Cinema

Sergi López's pirate film that shocked the Cannes Film Festival

Oliver Laxe travels to 'Sirât' from trauma to enlightenment with a troupe of ravers.

Bruno Núñez and Sérgi López in 'Sirât'
15/05/2025
3 min

Special Envoy to CannesWhen the Cannes Film Festival is over and the accredited journalists make a mental list of the scenes we saw, the ones we won't be able to get out of our heads, surely the one that breaks in half won't be missing from any list. Sirât, the film by the Galician filmmaker Oliver Laxe –produced by a large part of the Catalan team and produced by Pedro Almodóvar's production company, El Deseo– was presented this Thursday in the official competition and will therefore compete for the Palme d'Or. Sirât It is the story of a father (Sergi López) who, along with his young son, searches for the trail of his eldest daughter, who has been missing for months. The trail they follow leads them to a radish which is held in the Moroccan desert and, with a handful of regular participants of these illegal parties, they embark on a new journey in search of another radish where, perhaps, who knows, they might find the girl. It's the small hope that drives them to cross a desert filled with uncertainty and danger.

Recovering the adventurous tone of his second film, Mimosas, Laxe grafts this family crusade into the world of electronic music and vital nomadism of the ravers, almost a pirate crew –and family chosen from the margins of society– played by inexperienced actors, regulars in the radishes"We wanted to privilege the truth," explains the director, who toured several radishes to conduct the casting. "What I like is that they're people who expose their wounds and weaknesses. They reach a limit, surrender, and accept themselves, and that moves me."

An image from the film 'Sirât', by Oliver Laxe.

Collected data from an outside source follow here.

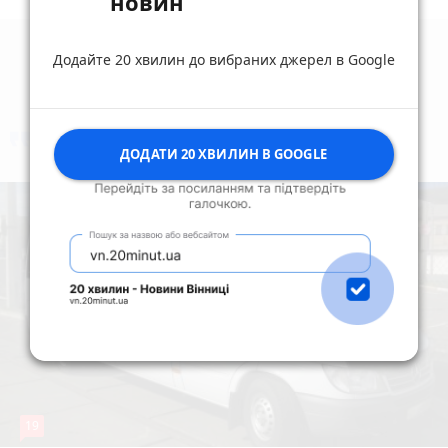
новин
Додайте 20 хвилин до вибраних джерел в Google
коментують
Найчастіше
ДОДАТИ 20 ХВИЛИН В GOOGLE
19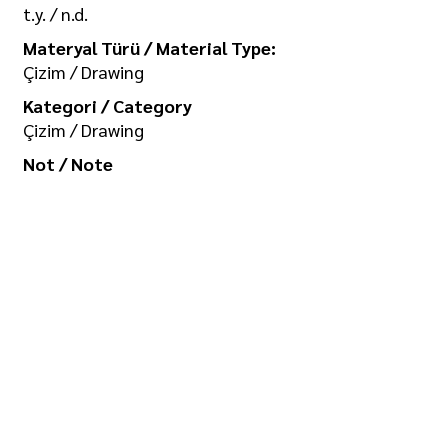
t.y. / n.d.
Materyal Türü / Material Type:
Çizim / Drawing
Kategori / Category
Çizim / Drawing
Not / Note
Koleksiyon / Collection
İlgi Adalan Arşivi
Telif Hakkı / Copyright
Tüm hakkı saklıdır. Kullanım izni ve
görselin yüksek boyutlu kopyası için
/ All rights reserved. For usage
permission and high-size copy of
the image:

The idea of surrender takes hold when the film reaches the scene where he breaks down, when tragedy takes center stage and overwhelms all other considerations. It is also the moment that reveals his nature as an inner journey that leads from the deepest pain to spiritual enlightenment, and from trauma to revelation. "For me, faith is the human capacity to accept, in all the tragedies and obstacles that life throws at us, a mercy, and even a gift, an opportunity to grow," Laxe asserts. "And at the end of the film, we understand that life is like that, full of twists and turns, blessed be they."

Neither Haneke nor Von Trier

The dramatic explosions of Sirât could bring it closer to the territory of cinema that uses horror and cruelty to impact the viewer, but Laxe distances herself by claiming her "modesty" when it comes to filming pain: "I have a vocation for service, to invite the viewer to a kind of rite of passage in this thanatophobic society that is always sadistic, I am not Michael Haneke or Lars von Trier. I love the people I film, and I think it shows.

In the spiritual journey of Sirât the earthly presence of plays a key role Sergi López, a man facing extreme circumstances. "He's a conventional, ordinary man, like me, who finds himself in an alien world of Martians who look at him as if he were the Martian," says López, a "normal man" who, Sirât has already accumulated nine participations in films in the Cannes competition, ten if we add The man who killed Don Quixote, the closing ceremony of 2017. "It's mind-blowing, I don't understand it," says the actor. "I prefer to downplay it, because in reality, Cannes doesn't select films based on the actor." To put this milestone into perspective, Juliette Binoche, the jury president, has only appeared in the competition eight times. "I don't want to be a jury president, okay?" López assures. "Thierry [Fremaux, festival director] already proposed it to me, and I said no. He was completely indifferent, and I think he's thought I'm an idiot ever since, but that's not my goal."